START RECORDS PROVIDED

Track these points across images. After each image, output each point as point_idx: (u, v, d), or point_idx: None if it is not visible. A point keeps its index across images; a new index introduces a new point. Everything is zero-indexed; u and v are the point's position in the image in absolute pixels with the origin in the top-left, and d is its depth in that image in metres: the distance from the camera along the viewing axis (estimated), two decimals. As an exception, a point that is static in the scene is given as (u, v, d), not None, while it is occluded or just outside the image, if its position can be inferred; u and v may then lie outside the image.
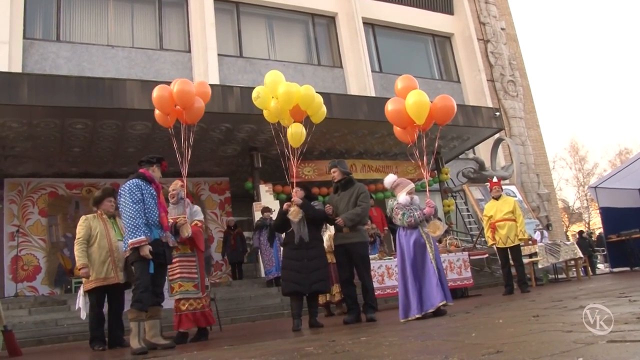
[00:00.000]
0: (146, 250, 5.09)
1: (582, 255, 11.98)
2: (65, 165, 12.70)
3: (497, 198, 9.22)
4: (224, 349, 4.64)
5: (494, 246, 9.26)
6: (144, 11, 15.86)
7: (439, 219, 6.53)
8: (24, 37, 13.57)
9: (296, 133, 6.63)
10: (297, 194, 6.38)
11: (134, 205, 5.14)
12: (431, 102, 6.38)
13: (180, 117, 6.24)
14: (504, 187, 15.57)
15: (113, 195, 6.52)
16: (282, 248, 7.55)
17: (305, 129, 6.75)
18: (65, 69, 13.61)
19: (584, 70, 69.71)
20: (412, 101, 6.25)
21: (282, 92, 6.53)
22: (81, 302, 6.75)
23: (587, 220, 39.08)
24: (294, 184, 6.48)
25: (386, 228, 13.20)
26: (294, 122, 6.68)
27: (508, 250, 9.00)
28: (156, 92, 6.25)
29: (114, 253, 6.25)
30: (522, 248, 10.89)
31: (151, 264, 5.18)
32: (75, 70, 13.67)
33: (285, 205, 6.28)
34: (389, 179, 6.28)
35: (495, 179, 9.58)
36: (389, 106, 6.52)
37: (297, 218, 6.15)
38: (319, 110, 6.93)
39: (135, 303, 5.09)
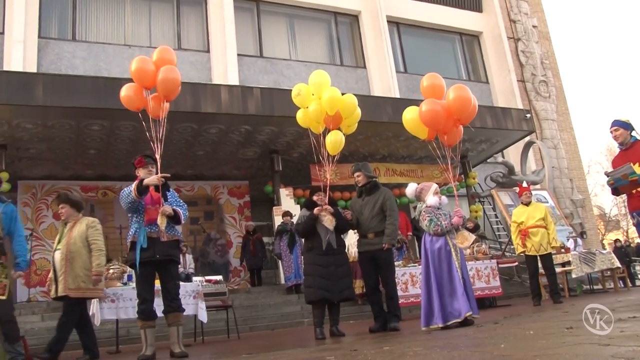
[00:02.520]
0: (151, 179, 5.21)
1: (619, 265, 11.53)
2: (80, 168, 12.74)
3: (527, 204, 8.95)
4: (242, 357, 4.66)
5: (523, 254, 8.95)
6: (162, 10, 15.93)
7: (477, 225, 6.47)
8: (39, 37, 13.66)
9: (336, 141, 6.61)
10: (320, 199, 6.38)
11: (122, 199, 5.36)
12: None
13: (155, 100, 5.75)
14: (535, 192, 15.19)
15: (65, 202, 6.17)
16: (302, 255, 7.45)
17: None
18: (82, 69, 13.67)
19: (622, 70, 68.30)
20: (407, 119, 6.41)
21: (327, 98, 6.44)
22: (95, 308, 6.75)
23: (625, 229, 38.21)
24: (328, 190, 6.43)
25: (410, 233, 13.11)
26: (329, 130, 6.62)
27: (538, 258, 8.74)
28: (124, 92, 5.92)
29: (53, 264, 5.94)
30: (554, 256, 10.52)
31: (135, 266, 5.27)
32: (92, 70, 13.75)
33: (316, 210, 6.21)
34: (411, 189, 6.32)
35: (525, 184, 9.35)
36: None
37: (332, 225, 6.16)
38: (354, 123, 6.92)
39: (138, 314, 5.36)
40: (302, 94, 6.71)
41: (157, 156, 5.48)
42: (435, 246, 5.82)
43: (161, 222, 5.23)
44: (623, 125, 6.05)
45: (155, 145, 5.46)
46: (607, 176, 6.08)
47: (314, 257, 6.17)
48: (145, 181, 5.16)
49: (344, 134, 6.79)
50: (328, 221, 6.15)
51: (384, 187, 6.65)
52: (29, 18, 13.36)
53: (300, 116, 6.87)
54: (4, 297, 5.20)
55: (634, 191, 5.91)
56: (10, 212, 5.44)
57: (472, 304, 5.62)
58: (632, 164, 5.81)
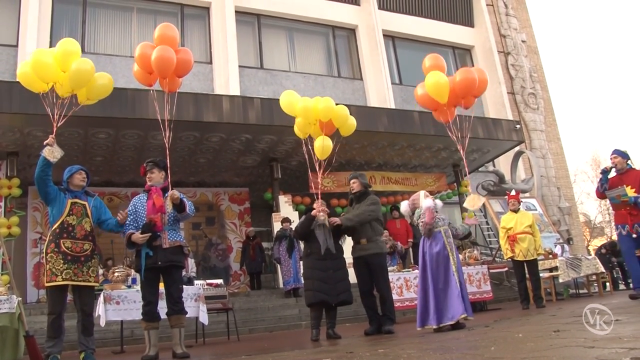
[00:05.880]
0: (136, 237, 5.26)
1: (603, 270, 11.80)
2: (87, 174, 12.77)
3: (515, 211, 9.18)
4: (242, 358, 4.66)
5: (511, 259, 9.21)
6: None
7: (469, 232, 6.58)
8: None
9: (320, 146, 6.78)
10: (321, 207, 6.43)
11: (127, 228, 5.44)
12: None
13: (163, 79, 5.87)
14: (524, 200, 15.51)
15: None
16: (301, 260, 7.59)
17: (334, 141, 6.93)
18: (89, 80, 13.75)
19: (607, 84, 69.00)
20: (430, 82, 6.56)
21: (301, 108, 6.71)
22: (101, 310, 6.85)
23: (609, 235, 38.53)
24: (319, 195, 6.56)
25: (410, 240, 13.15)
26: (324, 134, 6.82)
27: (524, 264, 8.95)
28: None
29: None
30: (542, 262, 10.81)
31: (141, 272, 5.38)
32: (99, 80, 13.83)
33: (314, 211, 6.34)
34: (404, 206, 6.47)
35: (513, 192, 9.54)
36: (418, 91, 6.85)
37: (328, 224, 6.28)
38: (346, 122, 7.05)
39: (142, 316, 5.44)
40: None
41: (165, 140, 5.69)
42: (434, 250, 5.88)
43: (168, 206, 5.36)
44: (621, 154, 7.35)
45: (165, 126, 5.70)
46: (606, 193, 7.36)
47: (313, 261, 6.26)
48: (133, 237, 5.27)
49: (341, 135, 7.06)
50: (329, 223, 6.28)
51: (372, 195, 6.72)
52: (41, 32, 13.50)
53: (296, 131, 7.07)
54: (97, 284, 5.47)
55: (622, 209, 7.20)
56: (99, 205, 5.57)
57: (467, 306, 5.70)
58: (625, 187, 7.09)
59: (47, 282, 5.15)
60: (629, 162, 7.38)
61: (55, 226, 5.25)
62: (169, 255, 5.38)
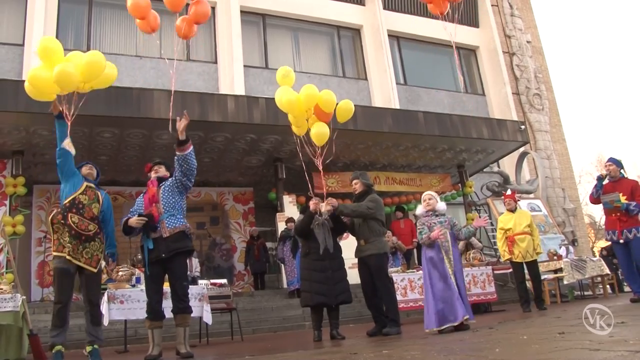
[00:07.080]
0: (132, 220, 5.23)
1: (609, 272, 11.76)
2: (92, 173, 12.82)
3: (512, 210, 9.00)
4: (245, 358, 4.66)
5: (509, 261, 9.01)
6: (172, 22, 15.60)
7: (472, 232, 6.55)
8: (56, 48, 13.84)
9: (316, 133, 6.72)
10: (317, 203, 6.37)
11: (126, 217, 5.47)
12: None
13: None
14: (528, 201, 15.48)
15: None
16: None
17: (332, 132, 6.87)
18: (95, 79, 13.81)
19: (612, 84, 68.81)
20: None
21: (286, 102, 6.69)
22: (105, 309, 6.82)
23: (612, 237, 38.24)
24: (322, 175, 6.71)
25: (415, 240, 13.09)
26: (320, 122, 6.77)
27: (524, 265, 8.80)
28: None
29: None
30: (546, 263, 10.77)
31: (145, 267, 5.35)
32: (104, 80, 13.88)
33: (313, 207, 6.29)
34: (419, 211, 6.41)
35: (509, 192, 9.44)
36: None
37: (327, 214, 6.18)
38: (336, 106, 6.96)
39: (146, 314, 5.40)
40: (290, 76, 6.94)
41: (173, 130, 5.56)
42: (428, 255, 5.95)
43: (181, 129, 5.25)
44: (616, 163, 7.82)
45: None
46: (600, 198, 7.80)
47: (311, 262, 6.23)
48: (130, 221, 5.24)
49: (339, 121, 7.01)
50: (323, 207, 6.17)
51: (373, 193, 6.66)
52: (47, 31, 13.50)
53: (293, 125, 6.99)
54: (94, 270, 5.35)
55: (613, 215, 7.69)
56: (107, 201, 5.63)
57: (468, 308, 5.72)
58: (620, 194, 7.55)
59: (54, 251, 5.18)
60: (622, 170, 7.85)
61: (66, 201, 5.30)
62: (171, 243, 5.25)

END RECORDS PROVIDED
START RECORDS PROVIDED

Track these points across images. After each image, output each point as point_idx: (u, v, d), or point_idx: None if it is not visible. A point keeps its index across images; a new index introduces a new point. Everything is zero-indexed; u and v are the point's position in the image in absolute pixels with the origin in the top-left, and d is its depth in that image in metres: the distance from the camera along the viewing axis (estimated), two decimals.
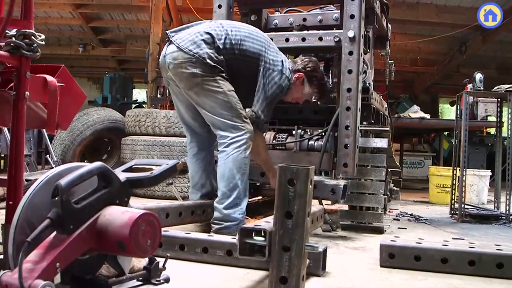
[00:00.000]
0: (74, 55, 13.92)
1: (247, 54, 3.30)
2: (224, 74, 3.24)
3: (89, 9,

END RECORDS PROVIDED

BRIEF: Starting at the line that contains "55: (634, 191, 5.91)" and ending at the line that contains "62: (169, 255, 5.38)", transcribe the material above exactly, excluding pictures.

WRITTEN SOLUTION:
55: (634, 191, 5.91)
56: (10, 212, 5.44)
57: (472, 304, 5.62)
58: (632, 164, 5.81)
[00:05.880]
0: (136, 237, 5.26)
1: (603, 270, 11.80)
2: (87, 174, 12.77)
3: (515, 211, 9.18)
4: (242, 358, 4.66)
5: (511, 259, 9.21)
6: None
7: (469, 232, 6.58)
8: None
9: (320, 146, 6.78)
10: (321, 207, 6.43)
11: (127, 228, 5.44)
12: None
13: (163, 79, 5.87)
14: (524, 200, 15.51)
15: None
16: (301, 260, 7.59)
17: (334, 141, 6.93)
18: (89, 80, 13.75)
19: (607, 84, 69.00)
20: (430, 82, 6.56)
21: (301, 108, 6.71)
22: (101, 310, 6.85)
23: (609, 235, 38.53)
24: (319, 195, 6.56)
25: (410, 240, 13.15)
26: (324, 134, 6.82)
27: (524, 264, 8.95)
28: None
29: None
30: (542, 262, 10.81)
31: (141, 272, 5.38)
32: (99, 80, 13.83)
33: (314, 211, 6.34)
34: (404, 206, 6.47)
35: (513, 192, 9.54)
36: (418, 91, 6.85)
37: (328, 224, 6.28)
38: (346, 122, 7.05)
39: (142, 316, 5.44)
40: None
41: (165, 140, 5.69)
42: (434, 250, 5.88)
43: (168, 206, 5.36)
44: (621, 154, 7.35)
45: (165, 126, 5.70)
46: (606, 193, 7.36)
47: (313, 261, 6.26)
48: (133, 237, 5.27)
49: (341, 135, 7.06)
50: (329, 223, 6.28)
51: (372, 195, 6.72)
52: (41, 32, 13.50)
53: (296, 131, 7.07)
54: (97, 284, 5.47)
55: (622, 209, 7.20)
56: (99, 205, 5.57)
57: (467, 306, 5.70)
58: (625, 187, 7.09)
59: (47, 282, 5.15)
60: (629, 162, 7.38)
61: (55, 226, 5.25)
62: (169, 255, 5.38)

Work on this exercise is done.